Dartmouth denied responsibility for the death, calling it "tragic".

The settlement amount is confidential.

February 23, 2010

Woman Killed by Flying Tire at Dragster Event

AP reported that a woman died Sunday, February 21, 2010, at a NHRA Arizona Nationals drag race in Chandler, AZ, when a tire came loose from a dragster that went out of control and crashed.

Recent posts have centered on the "assumption of the risk" by participants in sports. What about the spectators at sporting events? Are they taken, under the law, to have assumed the risk of spectating? If one attends a hockey game, does one assume the risk of being struck by a puck? How about baseball? Some foul balls are line-drives into the stands along the first and third base lines. If one attends a golf match, does one assume the risk of being struck by an errant golf shot?

The answer is "Yes", New York Courts long ago considered these issues. The famous quote of Judge Cardozo from the "Flopper" amusement ride case is: "The timorous should stay at home...".

"One who takes part in such a sport accepts the dangers that inhere in it so far as they are obvious and necessary, just as a fencer accepts the risk of a thrust by his antagonist or a spectator at a ball game the chance of contact with the ball" (Murphy v Steeplechase Amusement Co., NY Court of Appeals (1929).

Query, does a spectator at a NHRA drag race appreciate or accept the danger that she could be injured by a tire or other piece of a dragster that came loose and airborne?

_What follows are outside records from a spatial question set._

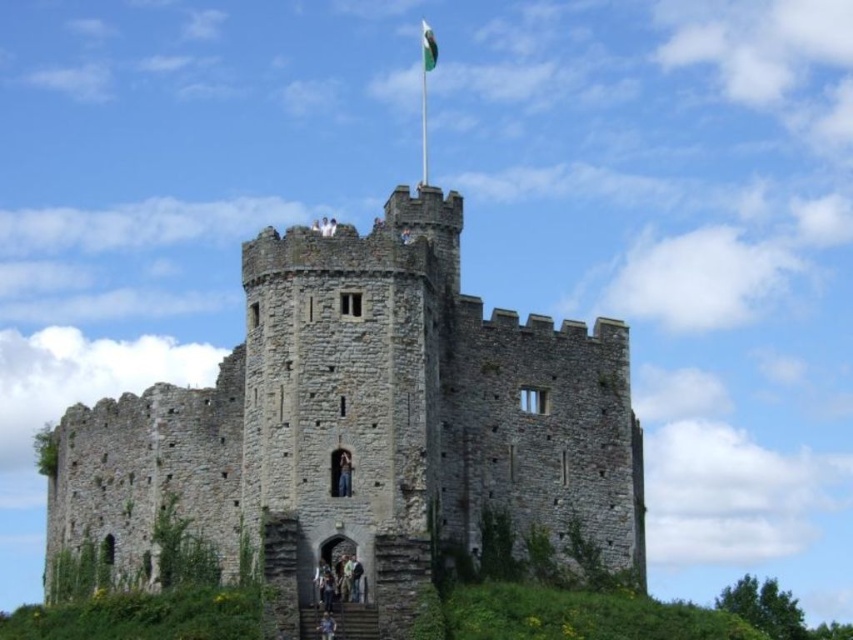
Question: In this image, where is gray stone castle at center located relative to green fabric flag at upper center?

Choices:
 (A) right
 (B) left

Answer: (B)

Question: Can you confirm if gray stone castle at center is thinner than green fabric flag at upper center?

Choices:
 (A) no
 (B) yes

Answer: (A)

Question: Is gray stone castle at center positioned at the back of green fabric flag at upper center?

Choices:
 (A) yes
 (B) no

Answer: (B)

Question: Which object appears farthest from the camera in this image?

Choices:
 (A) green fabric flag at upper center
 (B) gray stone castle at center

Answer: (A)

Is a loose tire becoming a volatile projectile a forseeable event? How often does that occur? Should the owner/operator of the facility have erected barriers to protect race patrons? Where in the facility was this unfortunate woman when she was struck by the tire?

It appears that this matter, should it be pursued, will be "fact driven".

February 18, 2010

Olympic Luge Fatality: Assumed Risk or Wrongful Death?

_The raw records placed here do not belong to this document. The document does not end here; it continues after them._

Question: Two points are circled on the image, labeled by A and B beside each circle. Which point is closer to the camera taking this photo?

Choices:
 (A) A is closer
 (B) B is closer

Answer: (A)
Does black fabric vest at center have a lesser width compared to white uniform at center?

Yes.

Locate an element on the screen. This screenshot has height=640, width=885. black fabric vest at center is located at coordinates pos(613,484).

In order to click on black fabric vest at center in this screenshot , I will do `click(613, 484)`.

The civilized world was saddened to learn of the accidental death, during a practice run, of Olympic luge participant Nodar Kumaritashvili.

I have not watched the video of Kumaritashvili flying into a support pillar that held a canopy and lights on the track. The pillar was not padded in case a luge, bobsled or skeleton racer was thrown off course.

The Whistler Sliding Center opened in 2008. The facility was marketed as "faster, steeper and more intense than any track in history". According to many media sources, there have been numerous sled crashes since the facility opened, including some during the Olympic warm ups.

Was this a wrongful death, or had the athlete assumed the risk of this dangerous sport?

An argument can be made that the failure to pad a pillar when it was entirely foreseeable that a luge, bobsled or skeleton racer might leave the track at a high rate of speed was negligent, particularly on this track, where accidents were commonplace.

On the other hand, applying New York law in this instance, pursuant to the doctrine of primary assumption of risk, a participant "engaging in a sport or recreational activity... consents to those commonly appreciated risks which are inherent in and arise out of the nature of the sport generally and flow from such participation" (Morgan v State of New York, 90 NY2d 471, 484 [1997]; see Turcotte v Fell, 68 NY2d 432, 438-440 [1986]; Youmans v Maple Ski Ridge, Inc., 53 AD3d 957, 958-959 [2008]).

Is anyone at fault for this man's death?

Was the track designed to be too fast, too steep or too intense?
Was the track operated as too dangerous to sledders?
Should the pillars adjacent to the track have been padded?
Would padding on the pillars have made a difference in this case?
Did the sledders assume the commonly appreciated risks of their sport on this track?
Was the risk involved on this track more than what was "commonly appreciated"?

Given the history of accidents on this track, this fatal one cannot be dismissed as a "fluke" occurrence; some degree of responsibility needs to be assigned to the party or parties involved.